Flash PMIs for September 2020 around the world add more evidence to the possibility of a global slowdown during the economy's all-important rebound quarter. Q2 was the big downturn, and so it is always going to be Q3 where the bounce-back would be sharpest. While that has definitely been the case, concerns are mounting for what might follow in Q4.
As we've seen elsewhere, in too many places, in July. It showed up in Europe again; yesterday IHS Markit reporting a sharply lower composite PMI for its flash September estimate. While manufacturing continues to only modestly accelerate, the service sector index has fallen back to just 47.6, below 50 again therefore renewing/adding to uncertainty over the upward trajectory.
The peak in Europe according to Markit's estimates? July.
The US seems to have fared comparatively better, nothing new, but after accelerating in August, the flash estimate (composite) for September slipped. Again, the service index is to blame. Still near last month's multi-year high, as with all these PMIs we can't help but wonder why it isn't so much higher? That's really the concern about Q4.
The third quarter, again, rebound and reopening momentum. That has to carry over into Q4 but even the highest of these sentiment surveys keep coming up way short. Add to that the possibility of this late summer setback, a growing one, and it's no wonder markets seem to have become a little more angst-ridden of late.

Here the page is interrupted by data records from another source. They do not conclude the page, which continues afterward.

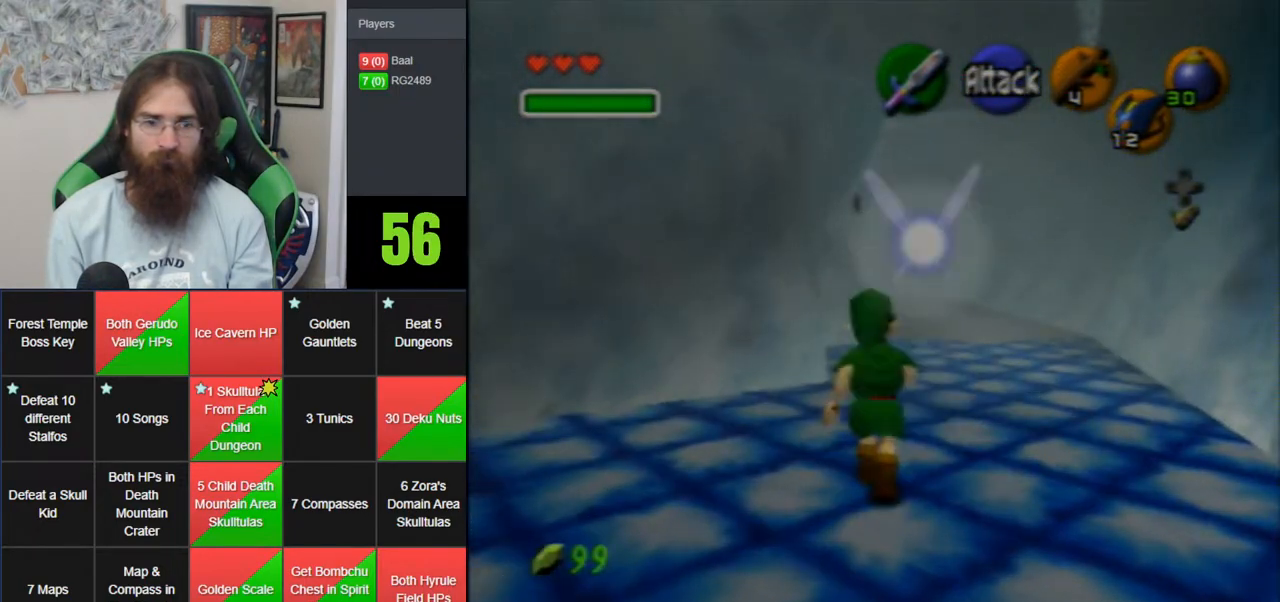
{"dt_ms": 500, "buttons": [], "left_stick": "up", "events": [[350, "A", "up"]]}
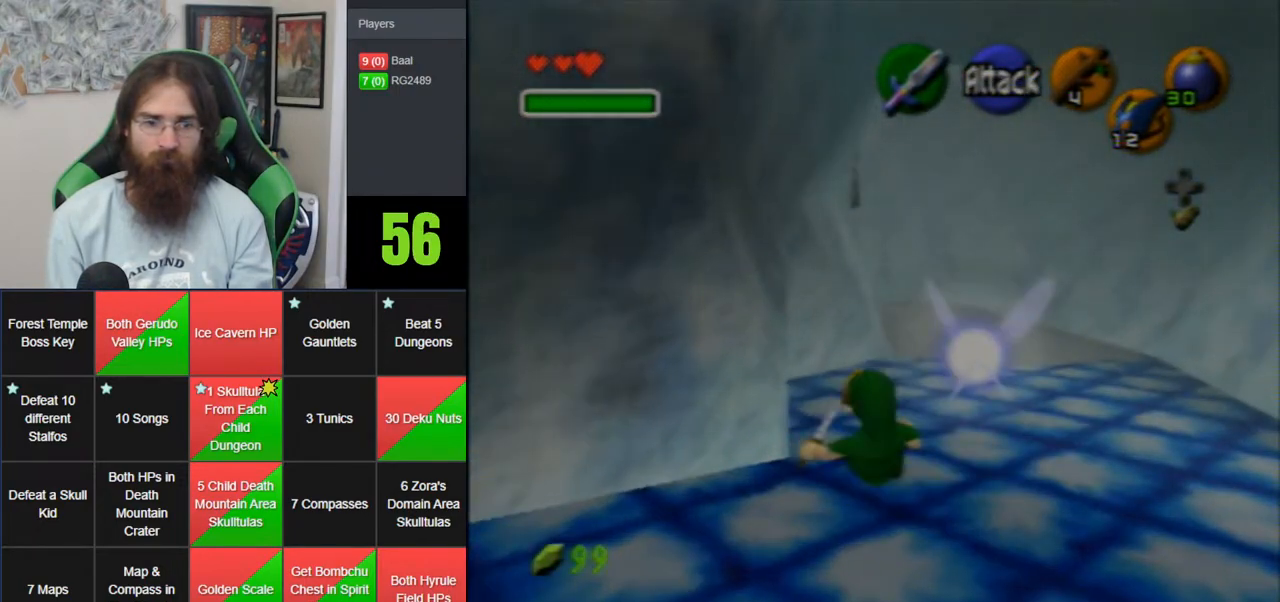
{"dt_ms": 500, "buttons": ["A"], "left_stick": "up", "events": [[183, "A", "down"]]}
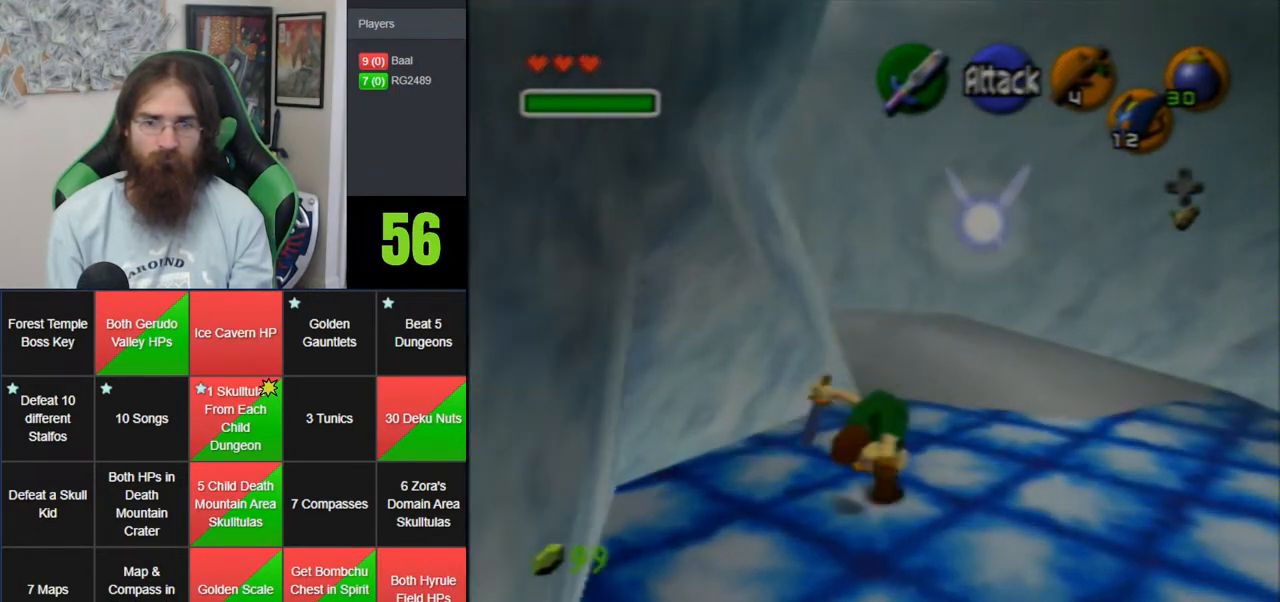
{"dt_ms": 500, "buttons": ["A"], "left_stick": "up-left", "events": [[200, "A", "up"], [317, "left_stick", "up-left"], [467, "A", "down"]]}
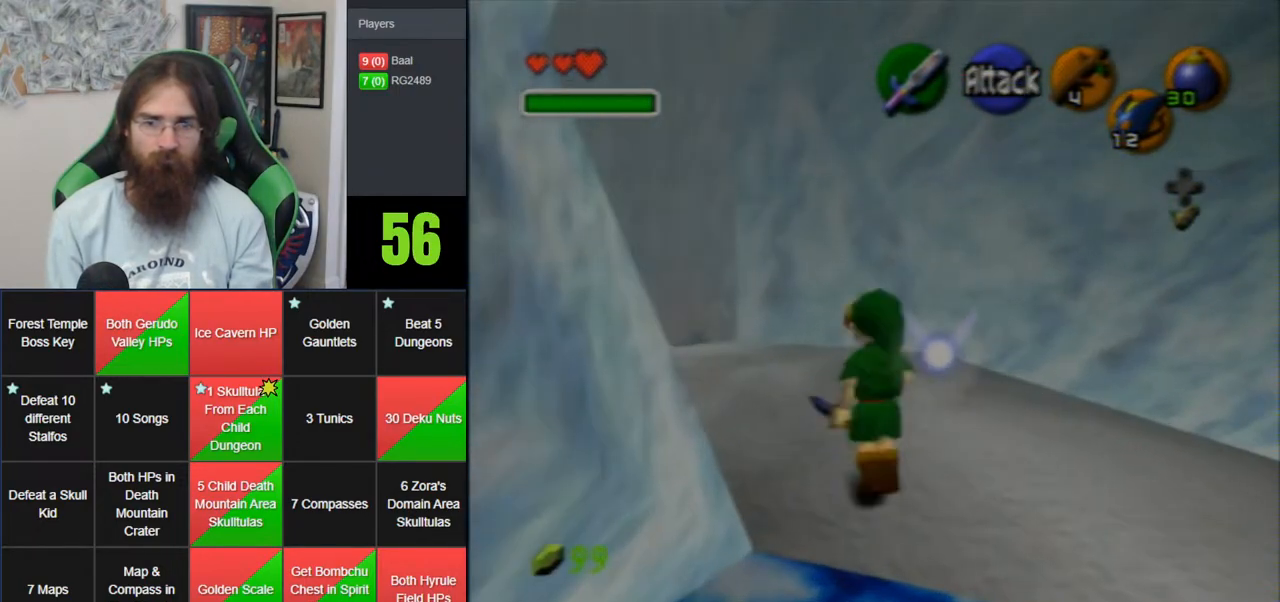
{"dt_ms": 500, "buttons": [], "left_stick": "up", "events": [[383, "A", "up"], [450, "left_stick", "up"]]}
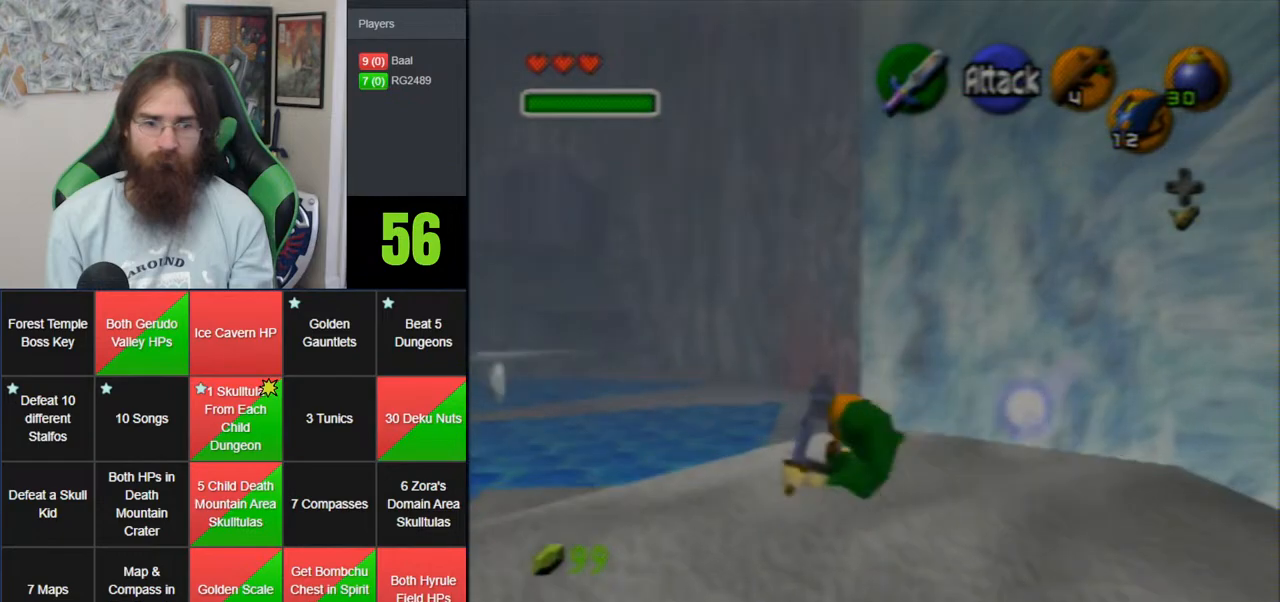
{"dt_ms": 500, "buttons": [], "left_stick": "up", "events": []}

As my colleague Joe Calhoun noted yesterday, that begins with how the US$ seems to have caught a bid after being declared dead and buried all summer. It had been falling against most currencies, notably the euro (and pound). However, despite crash hysterics, the exchange rate had remained substantially above its pre-GFC2 levels. Suspicion already that things may not have been as flood-like as had been reported.